The opening of the first line, connecting Parque La Plancha with the Tren Maya's Teya Station, took place on December 15, 2023, at an event held at the Teya Mérida station, made official by the governor of Yucatan Mauricio Vila Dosal and Mexican President Andrés Manuel López Obrador in a parallel event to the inauguration of the first phase of the Tren Maya, and began to provide regular service as of December 16, 2023.

== Lines ==
The Ie-Tram network consists of 5 main lines, as well as a special events line that works only during the games of the Leones de Yucatán baseball team.

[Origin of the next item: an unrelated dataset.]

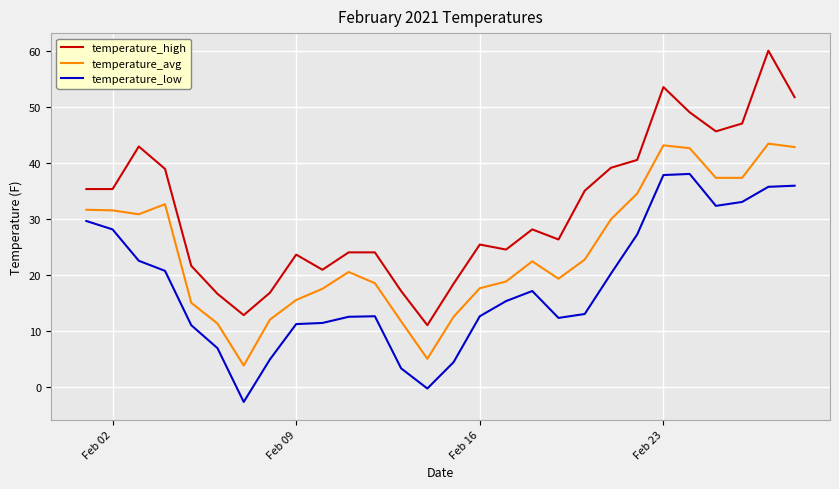

What is the difference between the maximum and minimum values in the temperature_low series?

40.7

| Líne | Route number on the Va-y-Ven app | Name | Connections | Length | No. of stations | No. of buses used |
|---|---|---|---|---|---|---|
|  |  | Plancha [es] - Facultad de Ingeniera |  | 16.75 kilometres (10.41 mi) | 58 | 7 |
|  |  | Plancha [es] - Kanasín |  | 30.9 kilometres (19.2 mi) | 23 | 6 |
|  |  | Plancha [es] - Kanasín - Leones (temporary) |  | 32 kilometres (20 mi) | 24 | 6 |
|  |  | Plancha [es] ↔ Estación Teya Tren Maya |  | 14.2 kilometres (8.8 mi) | 7 | 4 |
|  |  | CETRAM La Plancha [es] - CETRAM Umán |  | 28.5 kilometres (17.7 mi) | 32 | 8 |
|  |  | Central [es] - Umán - Tren Maya |  | 33.4 kilometres (20.8 mi) | 13 | 4 |

== Vehicle fleet ==

The current fleet of the IE-TRAM transport system is 34 zero-emission electric buses with tram aesthetic attributes.

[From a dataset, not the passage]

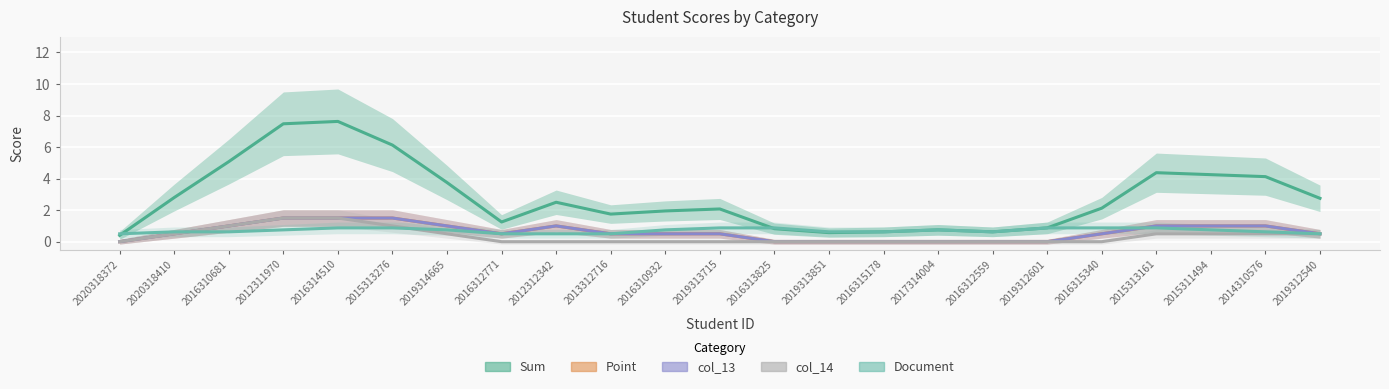

Where is the first local minimum for Sum?

2016312771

=== Irizar Ie-tram 12m ===

The model used is the standard 12 meters long low floor with the following characteristics:

- 3 entrances/exits on the right side (western).
- Maximum capacity for 105 passengers.
- Ramp and space for wheelchairs and strollers.
- Lithium-ion battery with a range of up to 350 km.
- 11 driving and surveillance cameras.
- USB chargers for passengers.
- Air conditioning.
Wifi for passengers.
- GPS real-time geolocator for the Va y Ven app.

== Payment systems ==

It is intended that all public transport in the city of Mérida and its metropolitan area will be approved and fully electronic through the Va y Ven Smart Card, which will also be used on the Va y Ven bus network.

- Blue Card for general passage (MX$12.00)
- Yellow Card for students and seniors (MX$5.00)
- White Card for persons with disabilities (free)

There will be 46 stations where you can make free transfers between Ie-Tram and the different transport routes of the Va and Ven.

=== IE-TRAM ticket ===

For people who do not have a Va y Ven card, they can make use of the IE-TRAM by buying a travel ticket. This payment method is focused on tourists traveling on the Mayan Train who do not have Va y Ven cards.

- Tourist Rate by ticket ($45.00)

Tourist fare tickets are sold at the Umán and Teya stations of the Mayan Train, as well as at the Parque La Plancha station.

== Transfers to other transit modes ==
The Ie-Tram will connect with various other modes of public transit.

- Line 3 connects with the Tren Maya at Teya Mérida railway station.
- Line 5 connects with the Tren Maya at Umán railway station.
- Many stations on the Ie-Tram will connect with the other Va y Ven buses.
- Parque La Plancha Station has a connection with "En Bici", the urban bicycle rental network of the city of Mérida.